Kike Echávarri

Personal information
- Full name: Enrique Javier Montesinos Echávarri
- Date of birth: 14 May 1994 (age 32)
- Place of birth: Palma, Spain
- Height: 1.87 m (6 ft 2 in)
- Position: Centre back

Team information
- Current team: Constància

Youth career
- Mallorca

Senior career*
- Years: Team / Apps / (Gls)
- 2013–2014: Zamora B
- 2014–2015: Génova / 29 / (1)
- 2015–2016: Esporles / 12 / (0)
- 2016–2017: San José / 20 / (0)
- 2017: Elche B / 11 / (0)
- 2017–2018: Extremadura / 1 / (0)
- 2018: → Córdoba B (loan) / 5 / (0)
- 2019–: Constància / 9 / (0)

= Kike Echávarri =

Spanish footballer

Enrique 'Kike' Javier Montesinos Echávarri (born 14 May 1994) is a Spanish footballer who plays as a central defender for CE Constància.

==Club career==
Born in Palma, Mallorca, Balearic Islands, Echávarri was a RCD Mallorca youth graduate, and made his senior debut with Zamora CF's reserves in 2013, in the regional leagues. After representing lower league sides CD Génova and CE Esporles, he moved abroad for the first time in his career after agreeing to a contract with Bolivian club Club Deportivo San José on 18 January 2016.
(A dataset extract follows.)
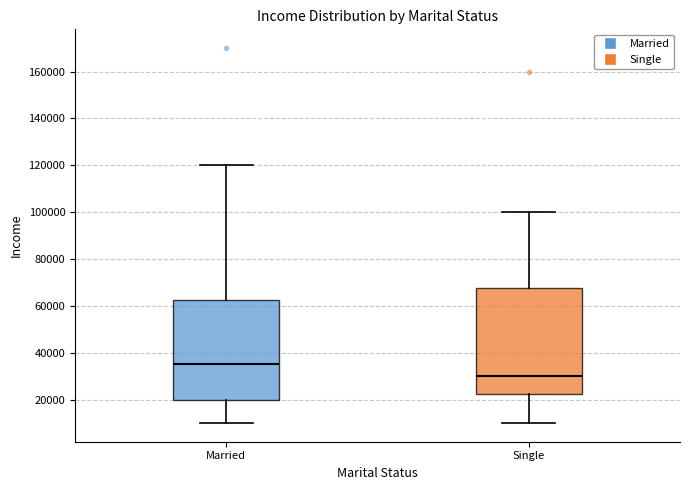

Where is the upper edge of the box for Married on the y-axis? The values are not printed on the chart, so give them approximately, as read against the axis.

62000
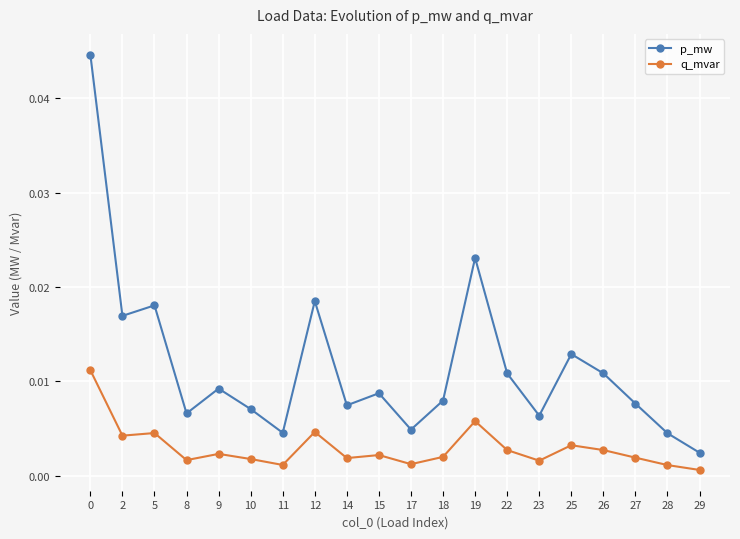

Where is p_mw nearest to the value 0?

29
Echávarri made his professional debut on 13 March 2016, starting in a 1–1 away draw against Nacional Potosí. On 28 September, he received a straight red card in a 0–3 loss at Club Blooming.

On 5 January 2017, Echávarri returned to his home country and signed for Elche CF Ilicitano in the fourth level. After featuring sparingly, he moved to Segunda División B club Extremadura UD on 8 July.